Stimulus Talks Could Snag on Social Security Review Panels
(Bloomberg) -- The $1 trillion Republican stimulus proposal comes with a measure that could curb federal spending in the future by reducing costs tied to Social Security, Medicare and highway trust funds.
Among the bills that make up the GOP plan is one that would establish congressional review boards to examine the long-term solvency of the three trust funds, a topic that long has been politically fraught.
The Highway Trust Fund faces some of the most urgent shortfalls, with the Congressional Budget Office projecting it could run out of money by late 2021 or early 2022. Social Security could also face an inability to pay retirees in a timely manner starting in 2034, according to the Social Security trustees annual report.
Proponents of the measure, which include some Democrats, say that addressing the projected shortfalls now would prevent draconian cuts or tax hikes later. The legislation would create congressional panels mandated to draft bipartisan legislation that restores solvency of the trust funds, and the bills would receive fast-track consideration in each chamber.
“This is the right time to act. Our trust funds are approaching insolvency even more quickly because of the pandemic,” Senator Mitt Romney, a Utah Republican who is leading the effort, said Monday on the Senate floor. “It is far better to prepare and hopefully prevent a crisis than wait for a crisis to fall upon us.”
The measure has bipartisan backing in the Senate, as well as support from some moderate House Democrats.

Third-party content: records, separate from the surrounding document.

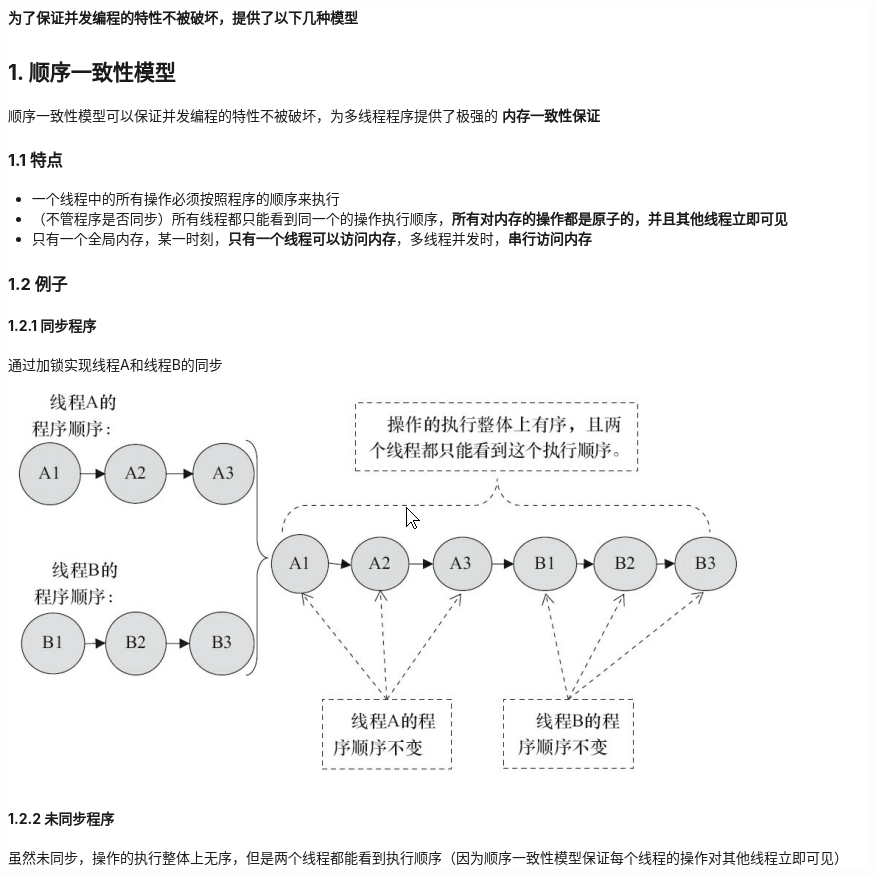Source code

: 

**为了保证并发编程的特性不被破坏，提供了以下几种模型**

## 1. 顺序一致性模型

顺序一致性模型可以保证并发编程的特性不被破坏，为多线程程序提供了极强的 **内存一致性保证**

### 1.1 特点

* 一个线程中的所有操作必须按照程序的顺序来执行
* （不管程序是否同步）所有线程都只能看到同一个的操作执行顺序，**所有对内存的操作都是原子的，并且其他线程立即可见**
* 只有一个全局内存，某一时刻，**只有一个线程可以访问内存**，多线程并发时，**串行访问内存**

### 1.2 例子

#### 1.2.1 同步程序

通过加锁实现线程A和线程B的同步

![2](../p/2.png)

#### 1.2.2 未同步程序

虽然未同步，操作的执行整体上无序，但是两个线程都能看到执行顺序（因为顺序一致性模型保证每个线程的操作对其他线程立即可见）


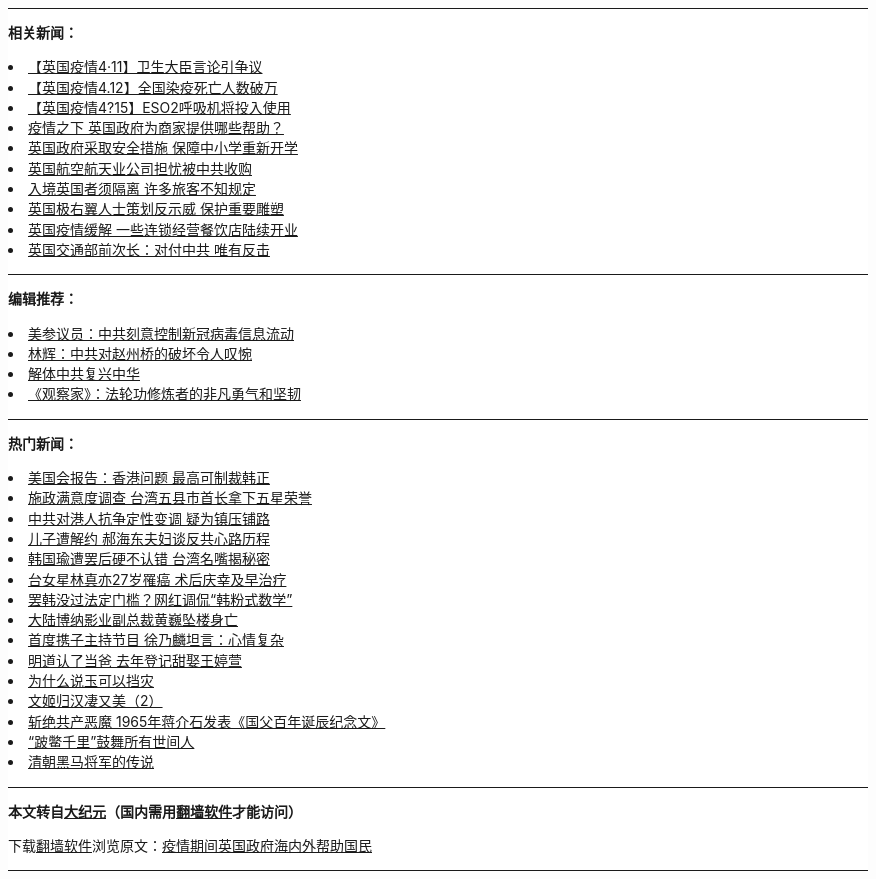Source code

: <hr>


<strong>相关新闻：</strong>
<li><a href="/gb/20/4/11/n12023067.md#1">【英国疫情4·11】卫生大臣言论引争议</a></li>
<li><a href="/gb/20/4/12/n12025150.md#1">【英国疫情4.12】全国染疫死亡人数破万</a></li>
<li><a href="/gb/20/4/15/n12034365.md#1">【英国疫情4?15】ESO2呼吸机将投入使用</a></li>
<li><a href="/gb/20/6/2/n12155086.md#1">疫情之下 英国政府为商家提供哪些帮助？</a></li>
<li><a href="/gb/20/6/12/n12180763.md#1">英国政府采取安全措施 保障中小学重新开学</a></li>
<li><a href="/gb/20/6/11/n12177561.md#1">英国航空航天业公司担忧被中共收购</a></li>
<li><a href="/gb/20/6/11/n12177627.md#1">入境英国者须隔离 许多旅客不知规定</a></li>
<li><a href="/gb/20/6/11/n12177584.md#1">英国极右翼人士策划反示威 保护重要雕塑</a></li>
<li><a href="/gb/20/6/7/n12168448.md#1">英国疫情缓解  一些连锁经营餐饮店陆续开业</a></li>
<li><a href="/gb/20/6/4/n12160562.md#1">英国交通部前次长：对付中共 唯有反击</a></li>
<hr>


<strong>编辑推荐：</strong>
<li><a href="/gb/20/2/22/n11887949.md#1">美参议员：中共刻意控制新冠病毒信息流动</a></li>
<li><a href="/gb/19/10/30/n11622063.md#1" target="_blank">林辉：中共对赵州桥的破坏令人叹惋</a></li><li><a href="/gb/18/3/21/n10237682.md?dfh#1" target="_blank">解体中共复兴中华</a></li><li><a href="/gb/17/7/20/n9444375.md#1" target="_blank">《观察家》：法轮功修炼者的非凡勇气和坚韧</a></li>
<hr>

<strong>热门新闻：</strong>
<li><a href="/gb/20/6/10/n12176223.md#1">美国会报告：香港问题 最高可制裁韩正</a></li>
<li><a href="/gb/20/6/10/n12175914.md#1">施政满意度调查 台湾五县市首长拿下五星荣誉</a></li>
<li><a href="/gb/20/6/10/n12175850.md#1">中共对港人抗争定性变调 疑为镇压铺路</a></li>
<li><a href="/gb/20/6/11/n12177592.md#1">儿子遭解约 郝海东夫妇谈反共心路历程</a></li>
<li><a href="/gb/20/6/11/n12179083.md#1">韩国瑜遭罢后硬不认错 台湾名嘴揭秘密</a></li>
<li><a href="/gb/20/6/11/n12176953.md#1">台女星林真亦27岁罹癌 术后庆幸及早治疗</a></li>
<li><a href="/gb/20/6/9/n12174102.md#1">罢韩没过法定门槛？网红调侃“韩粉式数学”</a></li>
<li><a href="/gb/20/6/10/n12176037.md#1">大陆博纳影业副总裁黄巍坠楼身亡</a></li>
<li><a href="/gb/20/6/10/n12175743.md#1">首度携子主持节目 徐乃麟坦言：心情复杂</a></li>
<li><a href="/gb/20/6/10/n12174687.md#1">明道认了当爸 去年登记甜娶王婷萱</a></li>
<li><a href="/gb/20/6/5/n12164107.md#1">为什么说玉可以挡灾</a></li>
<li><a href="/gb/20/5/30/n12148605.md#1">文姬归汉凄又美（2）</a></li>
<li><a href="/gb/20/6/10/n12174588.md#1">斩绝共产恶魔 1965年蒋介石发表《国父百年诞辰纪念文》</a></li>
<li><a href="/gb/20/5/25/n12134405.md#1">“跛鳖千里”鼓舞所有世间人</a></li>
<li><a href="/gb/19/10/25/n11612522.md#1">清朝黑马将军的传说</a></li>
<hr>

<strong>本文转自<a href="https://www.epochtimes.com">大纪元</a>（国内需用<a href="https://github.com/bannedbook/fanqiang/wiki">翻墙软件</a>才能访问）</strong><p>下载<a href="https://github.com/bannedbook/fanqiang/wiki">翻墙软件</a>浏览原文：<a href="https://www.epochtimes.com/gb/20/6/11/n12178829.htm">疫情期间英国政府海内外帮助国民</a></p><hr>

However, it is facing opposition from House leaders who say the legislation is a roundabout way to cut Social Security benefits.
“The last thing struggling Americans need right now is a secret panel designed to slash their earned benefits and further undermine their economic security,” House Ways and Means Chairman Richard Neal, a Massachusetts Democrat, said in a statement. “I wholeheartedly object to the TRUST Act and will fight against its nefarious inclusion in any upcoming relief package.”

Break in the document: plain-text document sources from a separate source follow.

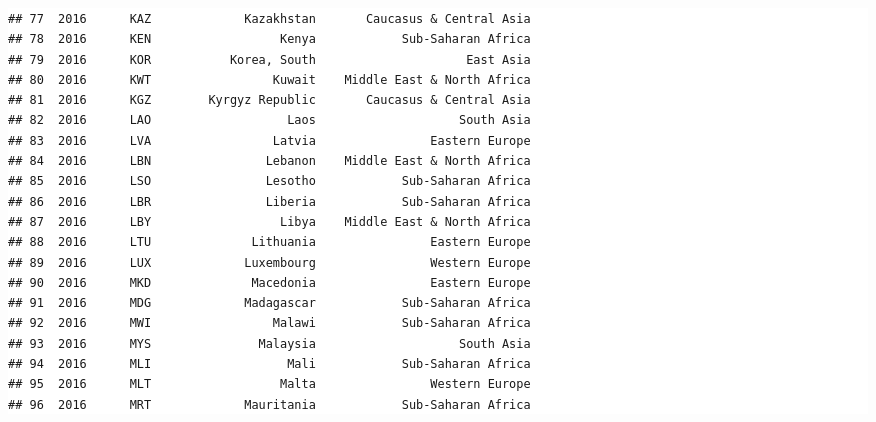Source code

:     ## 77  2016      KAZ             Kazakhstan       Caucasus & Central Asia
    ## 78  2016      KEN                  Kenya            Sub-Saharan Africa
    ## 79  2016      KOR           Korea, South                     East Asia
    ## 80  2016      KWT                 Kuwait    Middle East & North Africa
    ## 81  2016      KGZ        Kyrgyz Republic       Caucasus & Central Asia
    ## 82  2016      LAO                   Laos                    South Asia
    ## 83  2016      LVA                 Latvia                Eastern Europe
    ## 84  2016      LBN                Lebanon    Middle East & North Africa
    ## 85  2016      LSO                Lesotho            Sub-Saharan Africa
    ## 86  2016      LBR                Liberia            Sub-Saharan Africa
    ## 87  2016      LBY                  Libya    Middle East & North Africa
    ## 88  2016      LTU              Lithuania                Eastern Europe
    ## 89  2016      LUX             Luxembourg                Western Europe
    ## 90  2016      MKD              Macedonia                Eastern Europe
    ## 91  2016      MDG             Madagascar            Sub-Saharan Africa
    ## 92  2016      MWI                 Malawi            Sub-Saharan Africa
    ## 93  2016      MYS               Malaysia                    South Asia
    ## 94  2016      MLI                   Mali            Sub-Saharan Africa
    ## 95  2016      MLT                  Malta                Western Europe
    ## 96  2016      MRT             Mauritania            Sub-Saharan Africa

The measure’s inclusion in the stimulus is likely to be a point of contention between Republicans and Democrats as they hash out a compromise in the coming weeks that will address state and local funding, money for schools and extending expiring unemployment payments.
Some Republicans have balked at their own party’s $1 trillion proposal and said Congress should be more focused on cutting spending. Democrats have proposed to spend at least $3.5 trillion, but the increased spending to combat the coronavirus has led some members, such as the so-called Blue Dog Democrats, a group of centrist House members, to say Congress needs to focus on ballooning deficits in light of immediate spending required now.